Anstatt also ein Schichtenmodell des menschlichen Bewußtseins zu entwickeln, wie es z.B. Damasio vorgelegt hat (vgl. Descartes’ Irrtum (8/2009) S.208ff.), legt de Waal ein Schichtenmodell der menschlichen Empathiefähigkeit vor: „Ich denke, dass die Empathie zu einem Erbe gehört, das so alt wie die Abstammungslinie der Säugetiere ist. Die Empathie nutzt Hirnareale, die mehr als hundert Millionen Jahre alt sind. Die Fähigkeit entstand vor langer Zeit mit motorischer Nachahmung und Gefühlsansteckung, woraufhin die Evolution Schicht um Schicht hinzufügte, bis unsere Vorfahren nicht nur fühlten, was andere fühlten, sondern auch verstanden, was sie möglicherweise wünschten oder brauchten.“ (de Waal 2011, S.269)

De Waal befindet sich damit im Einklang mit Damasio, der ja ebenfalls großen Wert auf die Bedeutung der körperlichen Emotionalität für das menschliche Bewußtsein legt. Aber es ist eben eine andere Blickrichtung: nicht vom Gehirn auf den Körper, sondern vom Körper aus auf das Gehirn, bei dem dann eben auch vor allem das limbische System interessiert.

▶ [DEINE ANWEISUNGEN]: Womit entstand die Fähigkeit zur Empathie laut de Waal im Text über Empathie vor langer Zeit?

▶ [AUSZUG AUS DATENSATZ]:
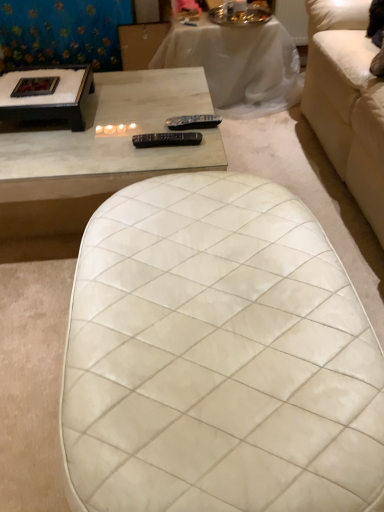
At what (x,y) coordinates should I click in order to perform the action: click on vacant space situated above white quilted ottoman at center, the first table ordered from the bottom (from a real-world perspective). Please return your answer as a coordinate pair (x, y). This screenshot has width=384, height=512. Looking at the image, I should click on (200, 289).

▶ [ANTWORT ZUR AUFGABE]: Mit motorischer Nachahmung und Gefühlsansteckung.